1. OK, this is good reason...
2. Are there so many? I know only the forest Runner and the Professional from shadizar
Well, there are the Gunderland Mercenary and Poitainian Knight from Signs and Portents
(reprinted in Aquilonia
), the Gunderland Pikeman (also in Aquilonia
), the Professional (in Shadizar
), the Dancing Savage, Drummer in the Dark, Forest Runner, Hunt Master, Paramount Chief (from AtTR), Merchant Prince, House Agent (from Messantia
), Lord of the Black Ring, Sorcerer of the Scarlet Circle, and Master of the Black Circle (from Scrolls of Skelos
). Also there is a Darfari prestige class in Signs and Portents
I am rather disinclined to add more to that list unless I feel additional PrC are extremely appropriate to the culture - or unless I feel the PrC are actually being used, either by players or GMs.
I tend to write the books the way I would want a sourcebook - which means I write them to be useful to me and my games. My players rarely bother with prestige classes. They use skills and feats instead. Thus, most of WotC's books, filled to the brim with PrCs, are largely useless to me. I won't write something I won't use in a game. All the prestige classes in my books exist because I needed a villain who could accomplish something specific. I don't create what I will not use - so if you see a prestige class in a book, it is because I used it for a villain and thought it appropriate for the setting. I don't use prestige classes unless I need something done appropriate for the culture that cannot be done via multi-classing or feat/skill selection.
The best characters are those who are inventive with their abilities and have cultural and personal flavour of their own - not those with improved rules to make the character interesting or different. Just like the best scholars can conserve their sorcery with sleight-of-hand, smoke, mirrors and alchemy, so to are the best characters made. A good bit of discription and misdirection can disguise a class or make it seem interesting and new.
3. I thought the meaning of the prestige class is to specialize the character on a higher level. The multi-class is more like the old Kits of AD&D like in the Complete Ranger`s Handbook.
My borderer is now 4th level and we got the book just a few days ago. Now it`s to late to make a dual-class like the skirmisher. Or work the variant rules even you don´t multiclass like it is shown in the table.
No. A prestige class should be prestigious - therefore important to the culture at hand. Not all specialised positions require a prestige class. Anyone who kills for money is an assassin, for example, whether they have a PrC or not. Someone is a skirmisher if they act like one - which is mostly just a matter of appropriate feat and skill selections.
The multiclass progressions are suggestions only.
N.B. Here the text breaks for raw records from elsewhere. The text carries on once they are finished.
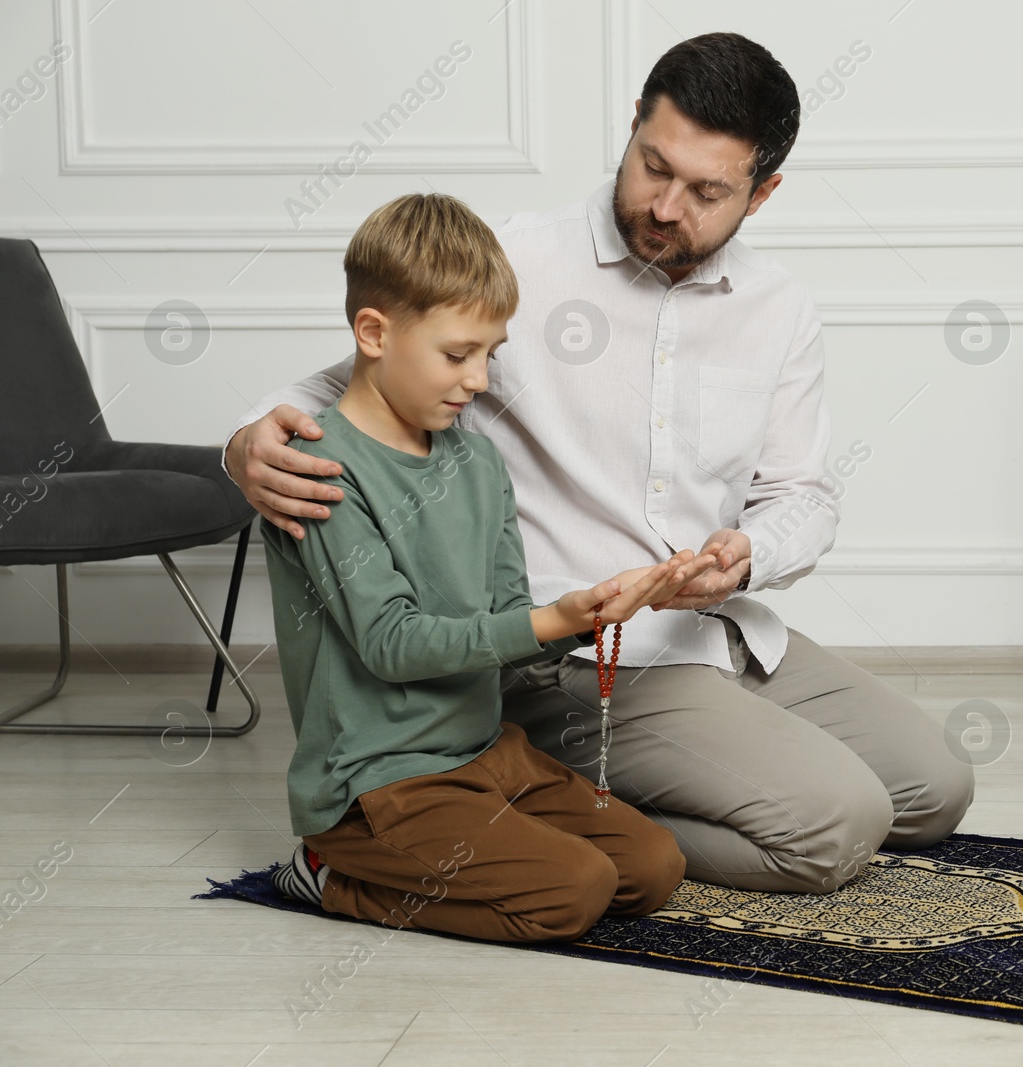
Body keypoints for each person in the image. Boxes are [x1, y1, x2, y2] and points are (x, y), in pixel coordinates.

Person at [227, 33, 974, 895]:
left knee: (934, 791)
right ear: (632, 128)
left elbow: (802, 494)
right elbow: (359, 370)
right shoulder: (519, 260)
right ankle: (563, 811)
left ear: (762, 193)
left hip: (717, 631)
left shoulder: (780, 309)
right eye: (653, 166)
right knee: (838, 829)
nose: (665, 205)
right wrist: (249, 439)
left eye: (707, 191)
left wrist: (751, 555)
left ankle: (612, 795)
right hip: (571, 660)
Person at [260, 191, 714, 941]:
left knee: (651, 866)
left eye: (490, 355)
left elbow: (505, 622)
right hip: (379, 781)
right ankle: (330, 872)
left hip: (485, 751)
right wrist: (556, 617)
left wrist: (593, 612)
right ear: (373, 332)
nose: (478, 379)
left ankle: (468, 839)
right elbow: (391, 644)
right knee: (573, 892)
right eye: (456, 354)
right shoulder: (320, 469)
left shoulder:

If you want to make a skirmisher as described in Hyboria's Fiercest
, take four levels in soldier.
7. I would play the Forest Runner, but at this level I don`t have the prerequisites for it. And one in my group (known on this board here as phlip fry) is thinking about taking the Professional (assassin) class...
Heck, do you realy want to hear all the character?s stories. If someone strts with it it is like opening Pandora`s box.
Yes. I would much rather read about people's characters and their great deeds and boasts instead of rules discussions. RPGs are better (IMHO) when story driven, not rule driven.